**EXTRAIT RETENU**
--------------------------------
Rumeurs autour de la détection d'ondes gravitationnelles et de contreparties électromagnétiques émises par la coalescence de deux étoiles à neutrons (*****))
Au moins trois canaux de communication anglophones (ici, là et encore là) ont diffusé hier 23 août 2017 un faisceau d'informations selon lequel il y a des chances que l'observatoire américain de détection d'ondes gravitationnelles LIGO qui finit demain 25 août une campagne de mesures (coordonnée avec le détecteur européen franco-italien Virgo depuis le 1er août) ait enregistré autour du 18 de ce mois un signal pouvant être celui produit par la coalescence de deux étoiles à neutrons situées possiblement à environ 134 millions d'années de lumière de la Terre dans la galaxie NGC4993. Par ailleurs il est établi que les télescopes spatiaux Hubble et Chandra (qui observent l'univers respectivement dans le domaine proche infrarouge et celui des rayons X) ont été pointés dans la direction de cette galaxie (dès) le 2218 et le 19 et il semblerait aussi que le réseau de très grands télescopes terrestres européen VLT se soit intéressé à cette région du ciel pendant le week-end. Il est donc possible qu'une contrepartie électromagnétique à une détection d'ondes gravitationnelles ait été observée pour la première fois. A tout le moins peut-on supposer que la source du signal gravitationnel a été localisée avec une précision encore inégalée*.
--------------------------------
**LISTE DES DONNÉES**
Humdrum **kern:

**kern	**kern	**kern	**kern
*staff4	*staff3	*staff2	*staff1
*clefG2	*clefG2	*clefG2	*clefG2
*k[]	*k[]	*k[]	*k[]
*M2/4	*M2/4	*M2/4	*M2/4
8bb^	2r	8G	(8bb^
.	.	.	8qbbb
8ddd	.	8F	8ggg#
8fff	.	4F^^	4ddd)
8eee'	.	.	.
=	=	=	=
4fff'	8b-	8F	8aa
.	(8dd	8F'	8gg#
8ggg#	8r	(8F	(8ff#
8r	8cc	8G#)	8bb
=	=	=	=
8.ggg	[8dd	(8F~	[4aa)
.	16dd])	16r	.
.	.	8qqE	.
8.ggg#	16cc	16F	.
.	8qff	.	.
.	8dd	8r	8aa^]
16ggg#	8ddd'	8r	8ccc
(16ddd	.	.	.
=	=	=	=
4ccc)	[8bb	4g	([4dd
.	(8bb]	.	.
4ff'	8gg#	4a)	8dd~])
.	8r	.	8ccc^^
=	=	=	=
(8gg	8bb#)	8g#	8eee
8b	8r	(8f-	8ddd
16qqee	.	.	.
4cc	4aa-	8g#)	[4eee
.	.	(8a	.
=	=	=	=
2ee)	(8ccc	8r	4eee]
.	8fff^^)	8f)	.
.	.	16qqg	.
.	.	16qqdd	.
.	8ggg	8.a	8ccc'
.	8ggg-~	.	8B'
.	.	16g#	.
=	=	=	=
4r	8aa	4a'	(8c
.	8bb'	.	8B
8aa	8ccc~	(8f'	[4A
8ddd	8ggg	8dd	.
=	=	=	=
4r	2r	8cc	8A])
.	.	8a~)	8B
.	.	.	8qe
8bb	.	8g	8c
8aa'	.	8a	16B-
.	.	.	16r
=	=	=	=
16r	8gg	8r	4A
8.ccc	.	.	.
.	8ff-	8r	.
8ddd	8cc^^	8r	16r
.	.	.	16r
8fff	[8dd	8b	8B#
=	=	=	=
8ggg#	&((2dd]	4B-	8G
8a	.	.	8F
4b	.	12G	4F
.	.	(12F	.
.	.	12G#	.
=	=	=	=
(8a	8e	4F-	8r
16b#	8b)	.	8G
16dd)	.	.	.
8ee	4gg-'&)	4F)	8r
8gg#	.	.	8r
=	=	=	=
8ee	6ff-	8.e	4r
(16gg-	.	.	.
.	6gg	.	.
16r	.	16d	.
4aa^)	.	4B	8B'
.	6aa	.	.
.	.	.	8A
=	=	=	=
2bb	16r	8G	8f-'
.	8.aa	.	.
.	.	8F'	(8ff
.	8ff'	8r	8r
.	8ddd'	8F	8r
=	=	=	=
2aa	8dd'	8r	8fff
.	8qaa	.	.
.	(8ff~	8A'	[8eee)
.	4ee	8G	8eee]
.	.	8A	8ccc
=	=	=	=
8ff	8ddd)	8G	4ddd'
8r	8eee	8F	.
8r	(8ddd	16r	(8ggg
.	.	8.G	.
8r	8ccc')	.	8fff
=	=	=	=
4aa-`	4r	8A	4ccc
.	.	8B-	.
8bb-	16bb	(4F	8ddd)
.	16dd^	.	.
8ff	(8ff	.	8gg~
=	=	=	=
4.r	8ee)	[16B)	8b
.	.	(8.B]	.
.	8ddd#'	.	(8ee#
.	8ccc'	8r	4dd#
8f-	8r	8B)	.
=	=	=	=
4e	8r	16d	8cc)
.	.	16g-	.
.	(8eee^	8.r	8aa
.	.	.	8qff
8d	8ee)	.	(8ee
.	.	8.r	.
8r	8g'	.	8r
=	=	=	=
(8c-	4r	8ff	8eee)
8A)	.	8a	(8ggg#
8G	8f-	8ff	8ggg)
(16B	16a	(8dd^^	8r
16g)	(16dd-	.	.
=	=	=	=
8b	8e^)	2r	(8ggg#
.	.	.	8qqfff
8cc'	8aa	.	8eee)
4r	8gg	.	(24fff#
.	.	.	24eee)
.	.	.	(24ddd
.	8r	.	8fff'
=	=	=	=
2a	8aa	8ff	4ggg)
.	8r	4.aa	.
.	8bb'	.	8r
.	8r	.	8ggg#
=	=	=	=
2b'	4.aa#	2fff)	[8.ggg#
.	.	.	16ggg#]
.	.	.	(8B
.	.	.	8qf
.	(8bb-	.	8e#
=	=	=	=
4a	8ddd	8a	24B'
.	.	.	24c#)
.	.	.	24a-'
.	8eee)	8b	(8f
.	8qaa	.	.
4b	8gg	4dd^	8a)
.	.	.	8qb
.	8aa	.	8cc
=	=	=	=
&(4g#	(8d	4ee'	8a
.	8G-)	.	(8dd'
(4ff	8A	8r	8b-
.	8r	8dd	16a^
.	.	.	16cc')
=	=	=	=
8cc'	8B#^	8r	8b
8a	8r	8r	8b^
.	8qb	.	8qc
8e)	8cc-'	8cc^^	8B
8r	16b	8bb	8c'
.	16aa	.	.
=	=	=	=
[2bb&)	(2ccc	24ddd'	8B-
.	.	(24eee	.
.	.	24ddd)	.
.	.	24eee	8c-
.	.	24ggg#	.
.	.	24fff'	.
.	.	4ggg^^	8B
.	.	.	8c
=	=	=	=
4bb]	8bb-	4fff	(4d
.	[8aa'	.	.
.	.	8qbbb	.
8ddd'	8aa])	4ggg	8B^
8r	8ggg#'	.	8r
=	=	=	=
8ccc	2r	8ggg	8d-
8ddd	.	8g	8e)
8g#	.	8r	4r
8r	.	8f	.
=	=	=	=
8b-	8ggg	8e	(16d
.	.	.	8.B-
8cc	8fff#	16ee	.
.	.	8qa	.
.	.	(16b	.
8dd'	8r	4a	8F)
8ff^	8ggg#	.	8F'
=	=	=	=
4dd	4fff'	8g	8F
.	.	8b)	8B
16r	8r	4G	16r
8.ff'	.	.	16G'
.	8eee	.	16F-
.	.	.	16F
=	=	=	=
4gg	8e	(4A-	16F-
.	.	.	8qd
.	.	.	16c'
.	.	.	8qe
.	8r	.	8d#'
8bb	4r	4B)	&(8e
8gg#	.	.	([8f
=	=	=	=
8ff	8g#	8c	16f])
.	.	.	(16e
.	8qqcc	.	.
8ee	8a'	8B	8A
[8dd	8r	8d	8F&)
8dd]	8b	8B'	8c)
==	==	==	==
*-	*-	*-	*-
--------------------------------
**CONSIGNE**
D'après l'extrait retenu, dans quelle galaxie les deux étoiles à neutrons seraient-elles situées ? Les lignes forment un matériau indépendant de l'extrait retenu.

**RÉPONSE**
Dans la galaxie NGC4993.